Most prominent in the news now is abuse of legitimate prescription drugs. This abuse now ranks second to marijuana in terms of the number of young users.

And many of these potentially dangerous drugs are stolen right from the family's medicine cabinet.

A room full of educators, students and health professionals listened intensely to a father who lost a son-dead from an overdose of a prescription drug. The presentation was at the Perham High School commons April 22, and the guest speaker was Dan Pearson, who has become a crusader on the prescription drug issue-and has played a significant role in changing legislation.

"My son died Christmas Day, 2006," said Pearson to the group. "I spent more than an hour on Christmas day-holding my dead son in my arms."

There is a deadly perception among young people that, because these are "prescription" drugs-as opposed to street drugs-they are safe.

"Rogue" pharmacies had been filling orders online and on the phone. They skirted the law by conducting a "consultation" with the buyer (often an underage teen), and acquired a doctor's prescription-often a doctor from another country or overseas and far away.

One of the pharmacies was based in Bemidji, and thanks in large part to activists like Pearson, the operation was shut down.

In a span of 15 months, Market Pharmacy-Bemidji filled 4,389 mail orders in six states.

The company was fined $125,000.

But that bust barely scratches the surface, as 80 percent of the companies with pharmacy ads on Yahoo are operating unlawfully, said Pearson.

One of the most frightening trends presented by Pearson is the concept of "Pharm Parties."

"We're not talking about a 'farm party' here, which in my day was a keg of beer out on the back 40 acres," said Pearson.

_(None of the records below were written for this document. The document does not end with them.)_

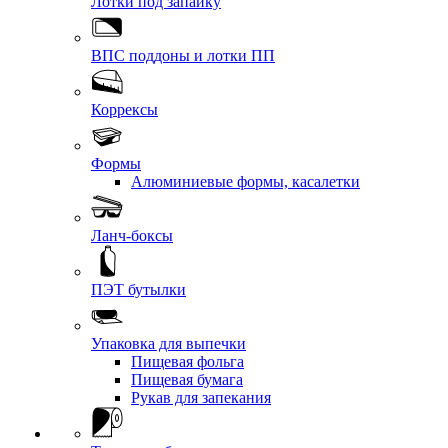
Лотки под запайку
ВПС поддоны и лотки ПП
Коррексы
Формы
Алюминиевые формы, касалетки
Ланч-боксы
ПЭТ бутылки
Упаковка для выпечки
Пищевая фольга
Пищевая бумага
Рукав для запекания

Pharm parties are gatherings where prescription drugs are readily available in a potentially lethal mixture.

Often, mind-altering drugs like Zoloft, Prozac and Wellbutrin are taken in concert with powerful pain pills and tranquilizers.

Sometimes called "pharmaceutical cocktail parties," they have been known to have bowls of different prescriptions and users mix them up and take them together-often by the handful.

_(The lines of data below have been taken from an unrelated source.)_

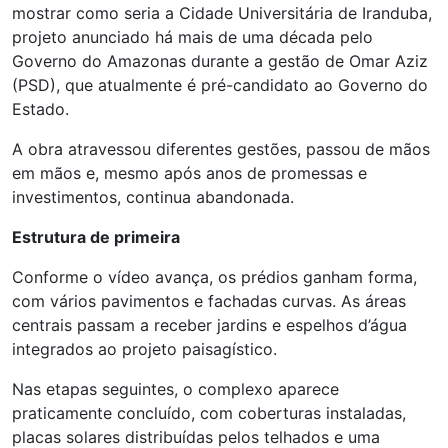
mostrar como seria a Cidade Universitária de Iranduba,
projeto anunciado há mais de uma década pelo
Governo do Amazonas durante a gestão de Omar Aziz
(PSD), que atualmente é pré-candidato ao Governo do
Estado.
A obra atravessou diferentes gestões, passou de mãos
em mãos e, mesmo após anos de promessas e
investimentos, continua abandonada.
Estrutura de primeira
Conforme o vídeo avança, os prédios ganham forma,
com vários pavimentos e fachadas curvas. As áreas
centrais passam a receber jardins e espelhos d’água
integrados ao projeto paisagístico.
Nas etapas seguintes, o complexo aparece
praticamente concluído, com coberturas instaladas,
placas solares distribuídas pelos telhados e uma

There were enough statistics presented to scare any parent-especially when you consider that three of five teens who abuse prescriptions drugs obtain them from family medicine cabinets.

One final statistic to think about out here in rural East Otter Tail County: This is not a "big city problem." The rate of deaths relating to prescription drugs are 7.8 to 7.9 per 100,000 of users, in rural as well as urban areas.

It seems like semi-rural areas like ours finally crawled out of the meth abyss. Now, we have another chemical abuse "trend"-and it could have a more devastating impact than those previous threats.